* _WORK TO DO_: Return each line in the rows below that contains the string "family". Case counts.

* _EXTRACTED DATA_:
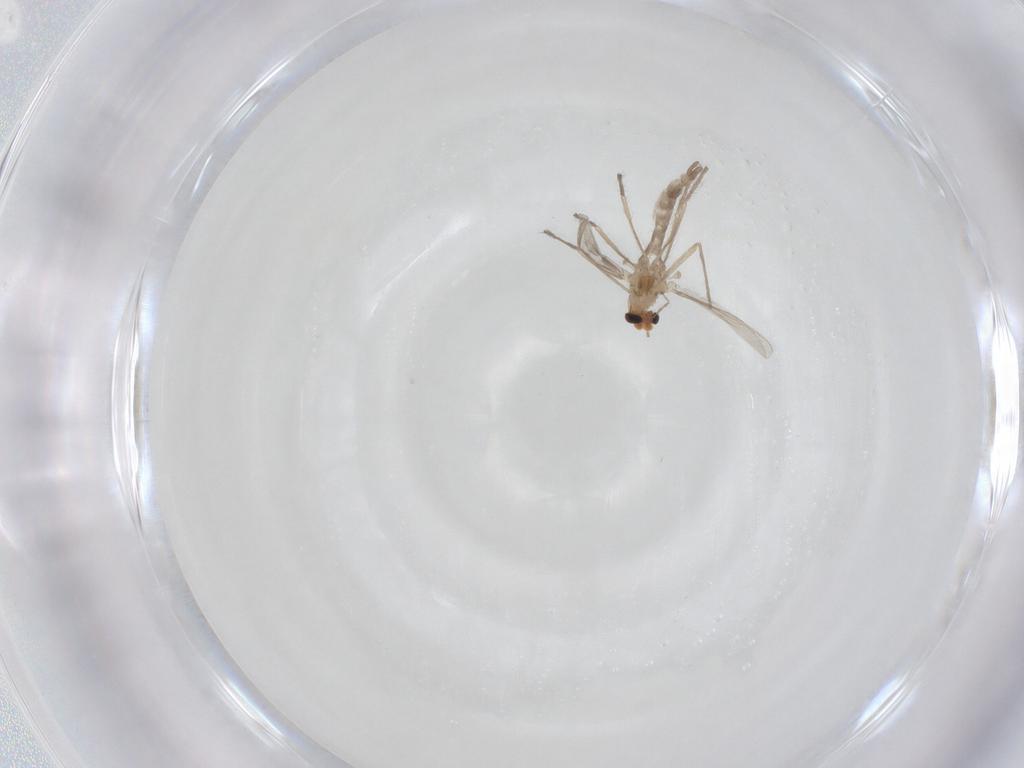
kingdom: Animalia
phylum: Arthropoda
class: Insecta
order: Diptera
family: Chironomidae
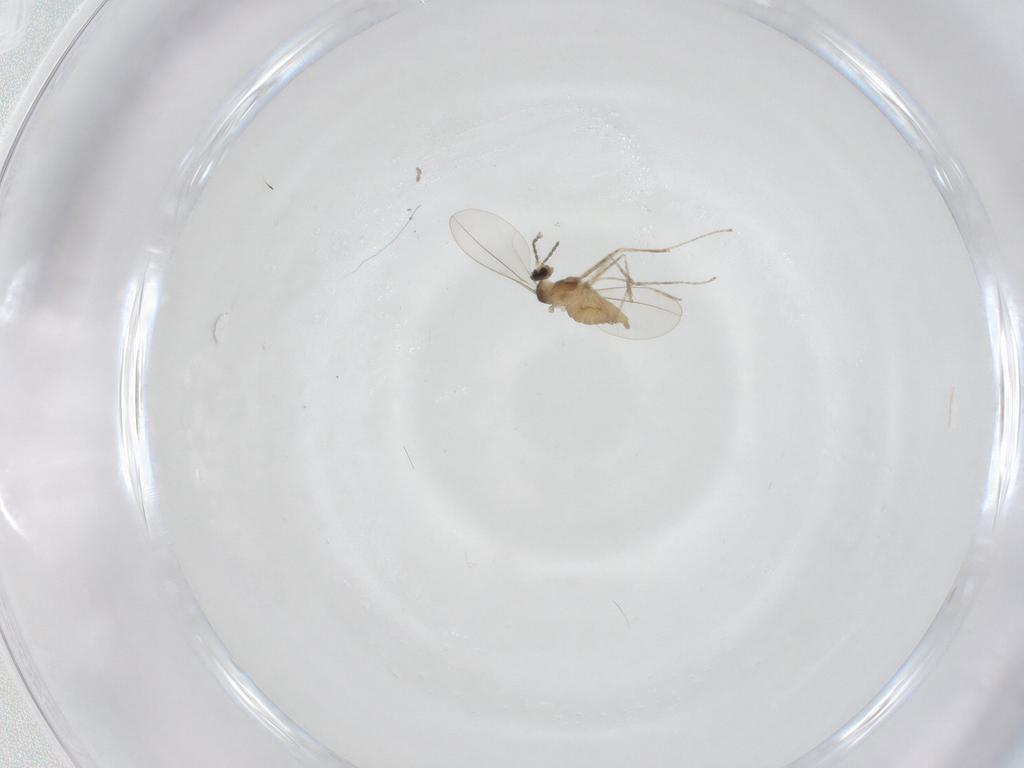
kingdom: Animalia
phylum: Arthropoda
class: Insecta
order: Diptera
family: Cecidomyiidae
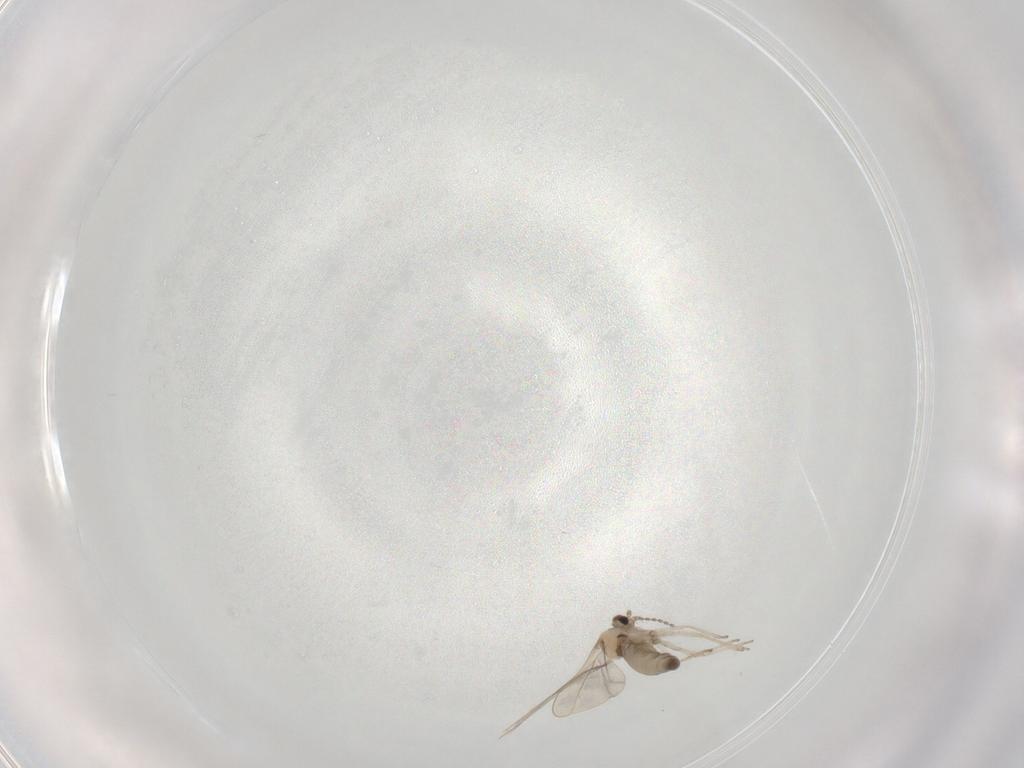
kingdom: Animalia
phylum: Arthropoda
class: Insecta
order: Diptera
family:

==

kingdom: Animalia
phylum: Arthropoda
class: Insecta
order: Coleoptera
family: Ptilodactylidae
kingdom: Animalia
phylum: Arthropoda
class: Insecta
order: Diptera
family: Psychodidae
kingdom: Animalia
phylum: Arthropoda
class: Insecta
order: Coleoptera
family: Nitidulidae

* _FINISHED TASK_:
family: Chironomidae
family: Cecidomyiidae
family:
family: Ptilodactylidae
family: Psychodidae
family: Nitidulidae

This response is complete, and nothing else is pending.